Conclusion: Adaptation or Drift
The future of PAs in psychiatry will not be determined by clinical competence alone. It will be determined by how the profession adapts to a system that rewards specialization, clarity, and performance within complex care environments. PAs are not excluded from jobs in psychiatry because of inferior ability. They are at risk because the profession’s structure has not kept pace with how the market for profit and cost savings evaluates roles. Doctoral education is not a complete solution. It does not resolve regulatory barriers and carries real risks related to cost and access. It may not be necessary for all PAs, and it is not the only pathway forward. However, without deliberate evolution, the profession risks continued marginalization in one of the fastest-growing and most needed areas of medicine.

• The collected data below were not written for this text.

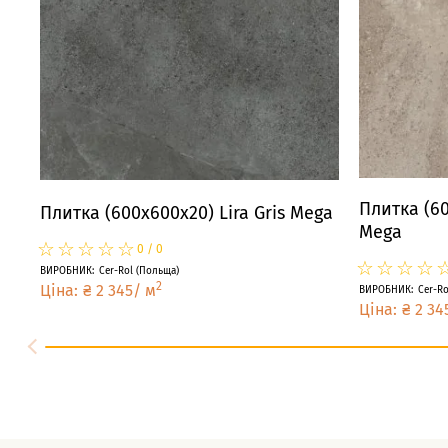
Плитка (60
Плитка (600x600x20) Lira Gris Mega
Mega
☆
★
☆
★
☆
★
☆
★
☆
★
0
/
0
☆
★
☆
★
☆
★
☆
★
ВИРОБНИК
:
Cer-Rol
(
Польща
)
2
Ціна
:
₴
2 345
/
м
ВИРОБНИК
:
Cer-Ro
Ціна
:
₴
2 34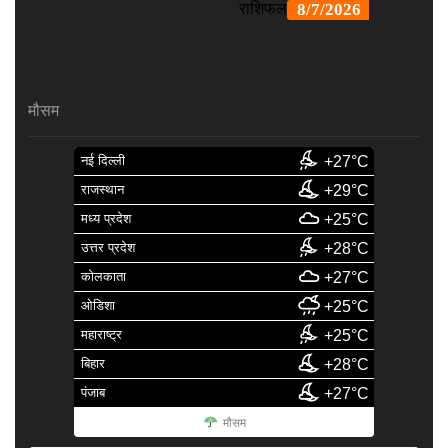
मौसम
नई दिल्ली
+27°C
राजस्थान
+29°C
मध्य प्रदेश
+25°C
उत्तर प्रदेश
+28°C
कोलकाता
+27°C
ओडिशा
+25°C
महाराष्ट्र
+25°C
बिहार
+28°C
पंजाब
+27°C
मौसम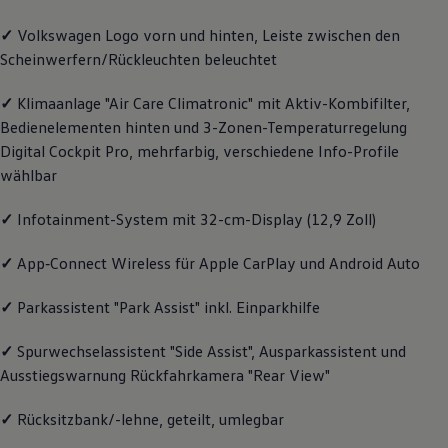
Magazin
✓
Volkswagen
Logo vorn und hinten, Leiste zwischen den
Lifestyle
Transport
Scheinwerfern/Rückleuchten beleuchtet
Familie
Elektromobilität
✓
Klimaanlage "Air Care Climatronic" mit Aktiv-Kombifilter,
Volkswagen R
Pannen- und Unfallhilfe
Bedienelementen hinten und 3-Zonen-Temperaturregelung
Volkswagen Kundenbetreuung
Digital Cockpit Pro, mehrfarbig, verschiedene Info-Profile
wählbar
✓
Infotainment-System mit 32-cm-Display (12,9 Zoll)
✓
App‑Connect
Wireless für Apple
CarPlay
und
Android
Auto
✓
Parkassistent "Park Assist" inkl. Einparkhilfe
✓
Spurwechselassistent "Side Assist", Ausparkassistent und
Ausstiegswarnung Rückfahrkamera "Rear View"
✓
Rücksitzbank/-lehne, geteilt, umlegbar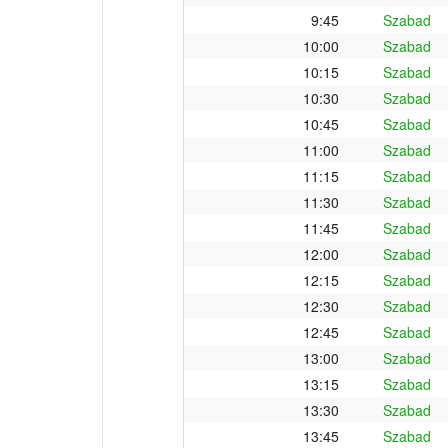
9:45
Szabad
10:00
Szabad
10:15
Szabad
10:30
Szabad
10:45
Szabad
11:00
Szabad
11:15
Szabad
11:30
Szabad
11:45
Szabad
12:00
Szabad
12:15
Szabad
12:30
Szabad
12:45
Szabad
13:00
Szabad
13:15
Szabad
13:30
Szabad
13:45
Szabad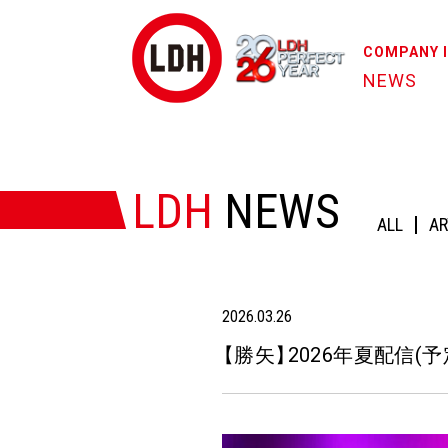
COMPANY 
NEWS
HOME
/
NEWS
/
【勝矢】2026年夏配信(予定)「友近サ
LDH
NEWS
ALL
AR
2026.03.26
【
勝矢
】
2026年夏配信(予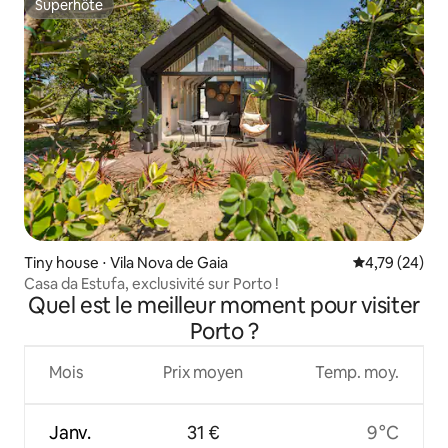
Superhôte
Superhôte
Tiny house ⋅ Vila Nova de Gaia
Évaluation mo
4,79 (24)
Casa da Estufa, exclusivité sur Porto !
Quel est le meilleur moment pour visiter
Porto ?
Mois
Prix moyen
Temp. moy.
Janv.
31 €
9 °C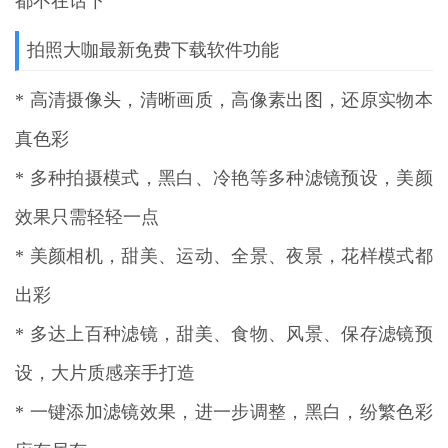
都不在话下
拍照大咖最新免费下载软件功能
* 高清摄像头，清晰画质，高像素出图，还原实物本
真色彩
* 多种拍摄模式，黑白、冷艳等多种滤镜预设，美颜
效果只需轻轻一点
* 美颜相机，甜美、运动、全景、夜景，花样模式都
出彩
* 多达上百种滤镜，甜美、食物、风景、保存滤镜预
设，大片质感亲手打造
* 一键添加滤镜效果，进一步调整，黑白，纷繁色彩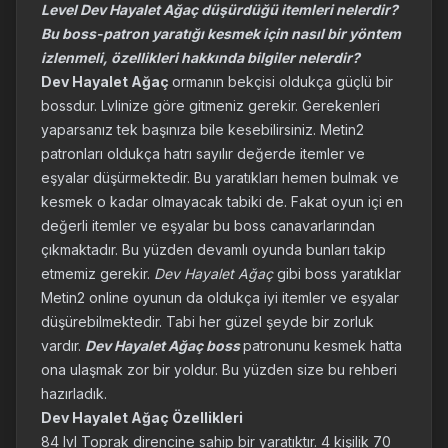
Level Dev Hayalet Ağaç düşürdüğü itemleri nelerdir?
Bu boss-patron yaratığı kesmek için nasıl bir yöntem
izlenmeli, özellikleri hakkında bilgiler nelerdir?
Dev Hayalet Ağaç
ormanın bekçisi oldukça güçlü bir
bossdur. Lvlinize göre gitmeniz gerekir. Gerekenleri
yaparsanız tek başınıza bile kesebilirsiniz. Metin2
patronları oldukça hatrı sayılır değerde itemler ve
eşyalar düşürmektedir. Bu yaratıkları hemen bulmak ve
kesmek o kadar olmayacak tabiki de. Fakat oyun içi en
değerli itemler ve eşyalar bu boss canavarlarından
çıkmaktadır. Bu yüzden devamlı oyunda bunları takip
etmemiz gerekir.
Dev Hayalet Ağaç
gibi boss yaratıklar
Metin2 online oyunun da oldukça iyi itemler ve eşyalar
düşürebilmektedir. Tabi her güzel şeyde bir zorluk
vardır.
Dev Hayalet Ağaç boss
patronunu kesmek hatta
ona ulaşmak zor bir yoldur. Bu yüzden size bu rehberi
hazırladık.
Dev Hayalet Ağaç Özellikleri
84 lvl Toprak direncine sahip bir yaratıktır. 4 kişilik 70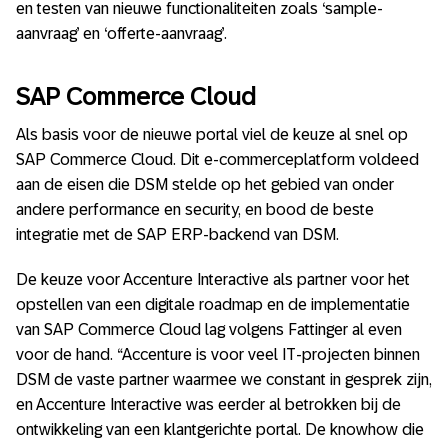
en testen van nieuwe functionaliteiten zoals ‘sample-
aanvraag’ en ‘offerte-aanvraag’.
SAP Commerce Cloud
Als basis voor de nieuwe portal viel de keuze al snel op
SAP Commerce Cloud. Dit e-commerceplatform voldeed
aan de eisen die DSM stelde op het gebied van onder
andere performance en security, en bood de beste
integratie met de SAP ERP-backend van DSM.
De keuze voor Accenture Interactive als partner voor het
opstellen van een digitale roadmap en de implementatie
van SAP Commerce Cloud lag volgens Fattinger al even
voor de hand. “Accenture is voor veel IT-projecten binnen
DSM de vaste partner waarmee we constant in gesprek zijn,
en Accenture Interactive was eerder al betrokken bij de
ontwikkeling van een klantgerichte portal. De knowhow die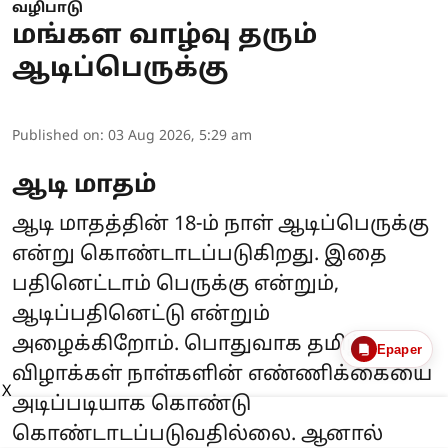
வழிபாடு
மங்கள வாழ்வு தரும்
ஆடிப்பெருக்கு
Published on
:
03 Aug 2026, 5:29 am
ஆடி மாதம்
ஆடி மாதத்தின் 18-ம் நாள் ஆடிப்பெருக்கு
என்று கொண்டாடப்படுகிறது. இதை
பதினெட்டாம் பெருக்கு என்றும்,
ஆடிப்பதினெட்டு என்றும்
அழைக்கிறோம். பொதுவாக தமிழ்
Epaper
விழாக்கள் நாள்களின் எண்ணிக்கையை
X
அடிப்படியாக கொண்டு
கொண்டாடப்படுவதில்லை. ஆனால்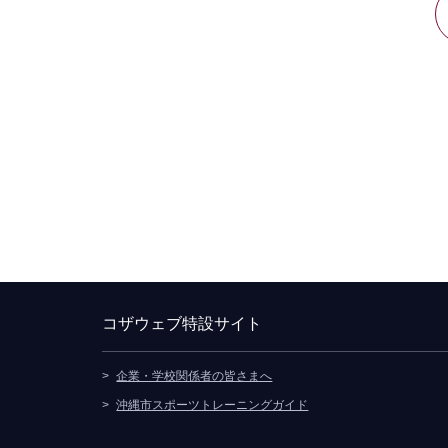
コザウェブ特設サイト
企業・学校関係者の皆さまへ
別ウィンドウで開きます
沖縄市スポーツトレーニングガイド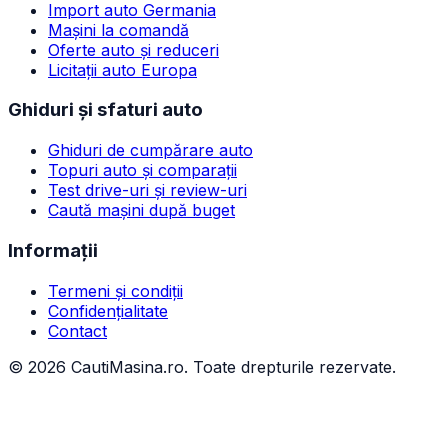
Import auto Germania
Mașini la comandă
Oferte auto și reduceri
Licitații auto Europa
Ghiduri și sfaturi auto
Ghiduri de cumpărare auto
Topuri auto și comparații
Test drive-uri și review-uri
Caută mașini după buget
Informații
Termeni și condiții
Confidențialitate
Contact
©
2026
CautiMasina.ro. Toate drepturile rezervate.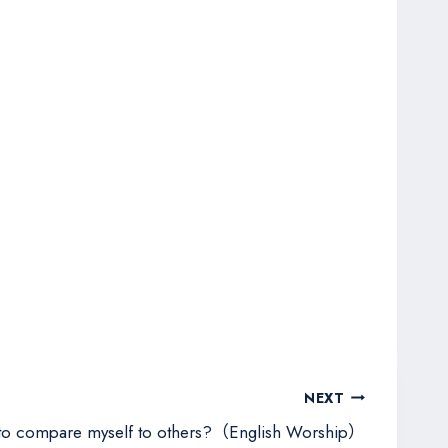
NEXT
 to compare myself to others?（English Worship）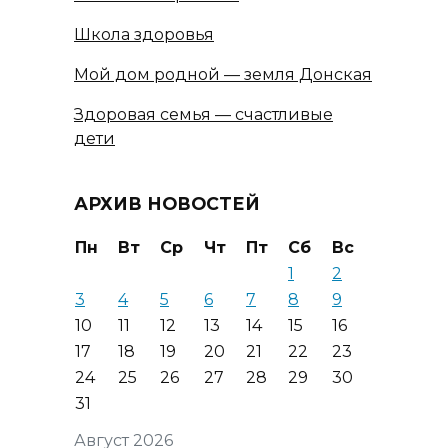
Школа здоровья
Мой дом родной — земля Донская
Здоровая семья — счастливые
дети
АРХИВ НОВОСТЕЙ
Пн
Вт
Ср
Чт
Пт
Сб
Вс
1
2
3
4
5
6
7
8
9
10
11
12
13
14
15
16
17
18
19
20
21
22
23
24
25
26
27
28
29
30
31
Август 2026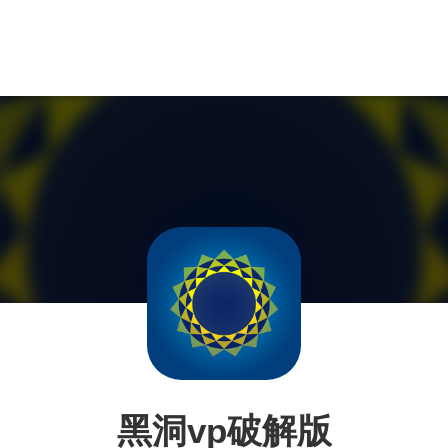
黑洞vp破解版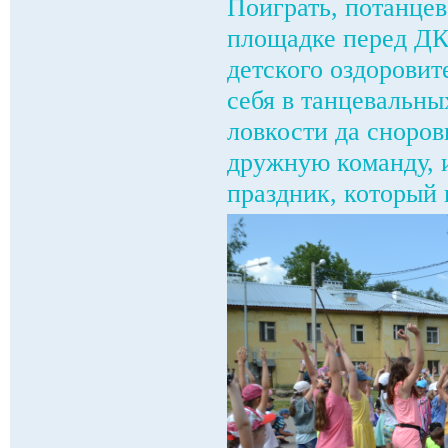
Поиграть, потанцев
площадке перед ДК
детского оздоровит
себя в танцевальны
ловкости да сноров
дружную команду, 
праздник, который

The question is not whether change is coming; it is whether PAs will lead it or be shaped by it.
If PAs do not define their role in the evolving landscape of psychiatric care, that role will be defined externally by health systems, regulators, and competing professions. Many reading this can evidently see this already occurring. For individual PAs, this is not abstract. Those entering psychiatry must consider how they will establish both competence and credibility in a competitive market. Unstructured experience alone is becoming less viable. Structured pathways, whether fellowships, doctoral education, or evolving certification, will shape evaluation and opportunity. Success will mean more than increasing numbers. It will mean developing PAs who lead, shape care delivery, and advocate within rapidly changing systems.
I would love your thoughts and counterpoints!